Vegas Prosecutor Backs Ban on Bump Stocks

Senators will hold a hearing next week on the issue, which gained prominence in the Las Vegas concert massacre. Meanwhile, House Republicans advance a bill that would expand concealed weapon carrying nationwide.

A week ahead of a Senate hearing on bump stocks, the Las Vegas district attorney issued a powerful call to ban the firearm accessory, which enabled a gunman to kill 58 people in minutes at an Oct. 1 concert. The renewed spotlight on the issue provides some much needed momentum for Sen. Dianne Feinstein (D-CA)’s legislation to ban the device, reports McClatchy Newspapers. The Senate Judiciary Committee will hold a hearing Dec. 6 on the regulation of firearm accessories like bump stocks as well as issues with the federal background checks database that dealers use to determine whether someone is allowed to purchase a gun.
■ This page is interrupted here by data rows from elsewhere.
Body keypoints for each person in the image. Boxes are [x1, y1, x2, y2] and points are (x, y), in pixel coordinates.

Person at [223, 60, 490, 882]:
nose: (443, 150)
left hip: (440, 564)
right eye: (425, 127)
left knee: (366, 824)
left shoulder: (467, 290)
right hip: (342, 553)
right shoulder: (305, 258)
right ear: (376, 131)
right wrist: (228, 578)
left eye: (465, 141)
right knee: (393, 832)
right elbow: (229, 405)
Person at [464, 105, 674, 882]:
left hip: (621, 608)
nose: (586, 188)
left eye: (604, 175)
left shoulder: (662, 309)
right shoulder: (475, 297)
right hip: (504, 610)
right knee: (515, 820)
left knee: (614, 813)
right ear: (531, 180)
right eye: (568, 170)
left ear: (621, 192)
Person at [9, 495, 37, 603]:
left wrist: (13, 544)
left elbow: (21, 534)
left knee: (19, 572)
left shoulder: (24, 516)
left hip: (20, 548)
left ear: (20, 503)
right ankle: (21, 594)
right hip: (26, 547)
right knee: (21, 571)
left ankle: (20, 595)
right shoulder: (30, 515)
On Wednesday, the House Judiciary Committee advanced legislation to expand Americans’ ability to carry concealed weapons, over the noisy objections of Democrats and other gun control advocates. The committee also approved a bipartisan bill to update the federal background checks database.
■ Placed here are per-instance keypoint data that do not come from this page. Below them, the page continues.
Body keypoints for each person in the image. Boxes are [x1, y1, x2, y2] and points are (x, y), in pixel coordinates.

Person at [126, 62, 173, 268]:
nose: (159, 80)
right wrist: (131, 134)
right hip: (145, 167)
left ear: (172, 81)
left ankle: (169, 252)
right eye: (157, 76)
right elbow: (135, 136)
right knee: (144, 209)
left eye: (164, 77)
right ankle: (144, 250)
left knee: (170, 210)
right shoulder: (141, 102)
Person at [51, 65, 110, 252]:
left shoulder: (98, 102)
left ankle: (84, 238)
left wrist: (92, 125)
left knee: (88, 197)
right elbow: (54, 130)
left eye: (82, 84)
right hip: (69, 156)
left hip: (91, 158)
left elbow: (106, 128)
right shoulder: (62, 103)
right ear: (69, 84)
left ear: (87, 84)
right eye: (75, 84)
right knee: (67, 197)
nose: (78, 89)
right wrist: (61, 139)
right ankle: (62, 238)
Clark County, Nv., District Attorney Steve Wolfson appeared with Feinstein and dozens of law enforcement officials on Capitol Hill to protest House Republicans’ decision to move forward with the Concealed Carry Reciprocity Act. The bill would allow people with a concealed carry permit in one state to carry a concealed weapon when they travel to other states, regardless of the local laws there. The deadly Las Vegas shooting brought to light the use of bump stocks, which allow a semi-automatic rifle to mimic fully automatic ones. Critics say that the device disregards current federal restrictions on automatic guns. Bump stocks “should be wiped off the face of the earth,” said Wolfson. “Doing nothing is unacceptable.”